**The task**
Can you reproduce the part of the gas sensor excerpt that begins at the words "To determine the concentration" and stops after "to be determined."?

**Page excerpt**
━━━━
To determine the concentration of the acidic gas to be measured in the gas mixture, a constant electrical voltage is applied to measuring electrodes 16, 18, and the electrical resistance or the electrical conductance of sensitive layer 20 is determined. Alternatively, instead of a DC voltage, it is also possible to apply an AC voltage to measuring electrodes 16, 18 and to measure the impedance established between measuring electrodes 16, 18. A third possibility is to apply a constant current to measuring electrodes 16, 18 and to determine the voltage established across measuring electrodes 16, 18. The change in electrical conductance, the electrical resistance, or the impedance, possibly per unit of time, may be used as a measure of the concentration of the gas to be determined.
An alternative is to provide four measuring electrodes and to measure the electrical resistance of sensitive layer 20 by the four-point measurement method. In this case, four measuring electrodes are provided, a pair of external measuring electrodes surrounding or flanking a pair of internal measuring electrodes. The external measuring electrodes are spaced from the internal measuring electrodes and the internal measuring electrodes are spaced from one another by strips of the sensitive layer. To determine the electrical resistance of the sensitive layer, a voltage of 50 mV, for example, is applied to the external measuring electrodes and the current flowing between the external measuring electrodes is measured. Furthermore, the voltage drop across the internal measuring electrodes is measured at a high resistance. The electrical resistance of the sensitive layer is obtained by dividing the voltage drop across the internal measuring electrodes by the current flowing between the external measuring electrodes. This allows the electrical resistance of the sensitive layer to be determined, eliminating the effect of the contact resistance between the electrode material and the polymer material of the sensitive layer. Polarization effects may be prevented by applying an AC voltage having a frequency of 0.5 Hz-50 Hz instead of a DC voltage.
Given contact with an acidic gas, the polyaniline of sensitive layer 20 goes from a neutral, uncharged state corresponding to an emeraldine base into a protonized, charged, and thus electrically conductive state. This results in a decrease in the electrical resistance by a factor of approximately 10³. At room temperature, chemical absorption of the acidic gas to be determined is largely irreversible; however, it has been found that desorption of acidic gases is possible at higher temperatures. For this purpose, at defined points in time, sensor 10 is brought to a higher temperature using heating element 14, and preferably held at this higher temperature for a defined period. Sensor 10 is heated either when needed, for example, upon saturation of sensitive layer 20 with a gas to be determined, or periodically. Time intervals from 30 minutes up to 12 months, in particular between one day and 30 days, may be selected between the individual regeneration operations. Sensor 10 is preferably heated to a temperature between 60° C. to 400° C., in particular between 100° C. and 180° C. for regeneration. To regenerate sensitive layer 20 as needed, sensor 10 may also have a temperature measuring device (not shown), which is used for determining the temperature of the sensitive layer.
━━━━
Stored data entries
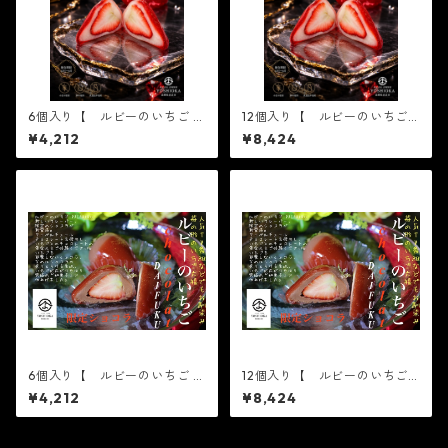
6個入り【 ルビーのいちご 6
12個入り【 ルビーのいちご
個入り×1箱 】テレビで話題
6個入り×2箱 】テレビで話
¥4,212
¥8,424
3/16ノンストップ放送されま
題3/16ノンストップ放送され
した！※配送日時指定必須1日
ました！※配送日時指定必須1
限定20個 ジュエリーボック
日限定20個 ジュエリーボッ
ス いちご DAIFUKU
クス いちご DAIFUKU
ありがとう ２０２１ spri
ありがとう ２０２１ s
ng 春 イチゴ 大福 フル
pring 春 イチゴ 大福 フ
ーツ大福 お取り寄せ テレ
ルーツ大福 お取り寄せ テ
ビで話題
レビで話題
6個入り【 ルビーのいちご 限
12個入り【 ルビーのいちご
定ショコラ 6個入り 】テレ
限定ショコラ 12個入り 】
¥4,212
¥8,424
ビで話題3/16ノンストップ放
テレビで話題3/16ノンストッ
送されました！※配送日時指
プ放送されました！※配送日
定必須 ジュエリーボック
時指定必須 ジュエリーボッ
━━━━
**Reply**
To determine the concentration of the acidic gas to be measured in the gas mixture, a constant electrical voltage is applied to measuring electrodes 16, 18, and the electrical resistance or the electrical conductance of sensitive layer 20 is determined. Alternatively, instead of a DC voltage, it is also possible to apply an AC voltage to measuring electrodes 16, 18 and to measure the impedance established between measuring electrodes 16, 18. A third possibility is to apply a constant current to measuring electrodes 16, 18 and to determine the voltage established across measuring electrodes 16, 18. The change in electrical conductance, the electrical resistance, or the impedance, possibly per unit of time, may be used as a measure of the concentration of the gas to be determined.